Online Program

Nature and scope of WHO FCTC implementation in africa : A mixed methods approach to understand implementation in Kenya

Wednesday, November 6, 2013 : 9:10 a.m. - 9:30 a.m.

David Kioko, MPH, Department of Health Services Management and Policy, College of Public Health, East Tennessee State University, Johnson, TN
Sreenivas P. Veeranki, MBBS, DrPH, MPH, Department of Pediatrics, Vanderbilt University School of Medicine, Nashville, TN
Rafie Khoygani, MA, College of Nursing, East Tennessee State University, Johnson city, TN
Hadii Mamudu, PhD, MPA, Department of Health Services Management and Policy, College of Public Health, East Tennessee State University, Johnson City, TN
Background: The WHO Framework Convention on Tobacco Control (FCTC) was adopted in 2003 in response to globalization of tobacco epidemic. As of January 2013, 41 out of 46 African countries had ratified the FCTC; however, there is no evidence of successful implementation. We aim to understand the process and evaluate the current situation and progress of FCTC implementation in Kenya using mixed-methods approach.
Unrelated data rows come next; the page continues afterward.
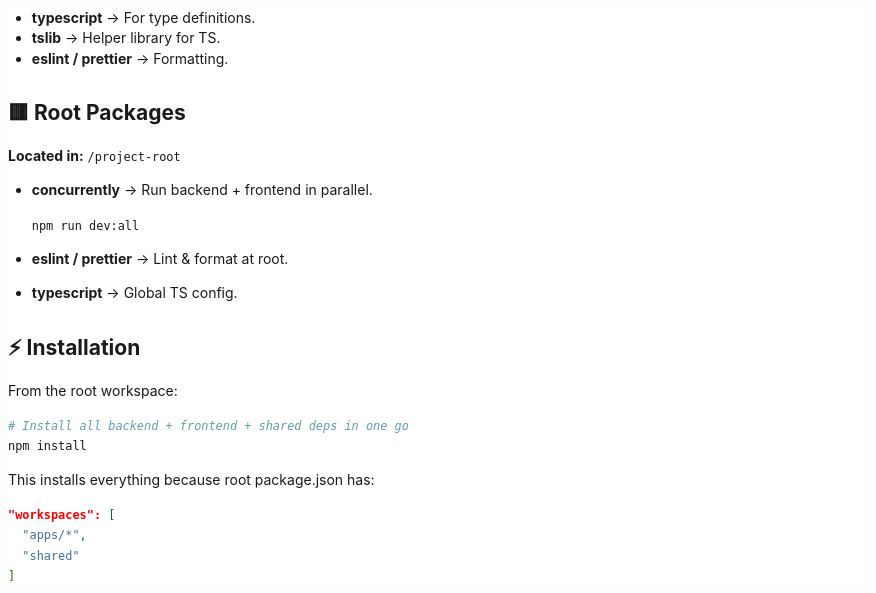 - **typescript** → For type definitions.
- **tslib** → Helper library for TS.
- **eslint / prettier** → Formatting.

## 🟥 Root Packages

**Located in:** `/project-root`

- **concurrently** → Run backend + frontend in parallel.
  ```bash
  npm run dev:all
  ```

- **eslint / prettier** → Lint & format at root.
- **typescript** → Global TS config.

## ⚡ Installation

From the root workspace:

```bash
# Install all backend + frontend + shared deps in one go
npm install
```

This installs everything because root package.json has:

```json
"workspaces": [
  "apps/*",
  "shared"
]
```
Methods: We will triangulate archival documents with interviews of key informants in Kenya, one of the three countries in Africa with a national tobacco policy. Using Nvivo 9 qualitative software, we will thematically code the data using Najam's 5C protocol- content, context, commitment, capacity and clients to determine key factors influencing FCTC implementation. Moreover, using the WHO implementation database, analysis of variance (ANOVA) will be conducted to determine differences in implementation of FCTC provisions using SAS v9.2.

Results: Though Kenya has a national legislation that completely bans smoking in indoor governmental facilities and public transport, we find significant differences in implementation at national and sub-jurisdiction levels. Similarly, we expect to find high variability in implementation of other provisions, especially for tobacco industry regulation. Overall we determine that the FCTC implementation is undermined by the tobacco industry and lack of resources.

Conclusion: The study findings will assist policy makers, public health professionals and researchers to not only determine factors that effectively facilitate FCTC implementation in low-and-middle-income countries but also identify implementation gaps and key venues so that scarce resources can be directed to such areas for improvement.

Learning Areas:

Implementation of health education strategies, interventions and programs
Public health or related laws, regulations, standards, or guidelines
Public health or related organizational policy, standards, or other guidelines

Learning Objectives:
Evaluate the process of implementation of WHO Framework Convention on Tobacco control in Africa Assess the current situation of the FCTC implementation provisions in Kenya Identify key venues for improving FCTC implementation in Africa

Keyword(s): Tobacco Control, Tobacco Policy

Presenting author's disclosure statement:

Qualified on the content I am responsible for because: I have over five years' work expeience in the diverse field of public health. Currently, I am working as a graduate Research Assistant at the college of Public Health, East Tennessee State University. My research work is geared towards international tobacco control and policy.
Any relevant financial relationships? No

I agree to comply with the American Public Health Association Conflict of Interest and Commercial Support Guidelines, and to disclose to the participants any off-label or experimental uses of a commercial product or service discussed in my presentation.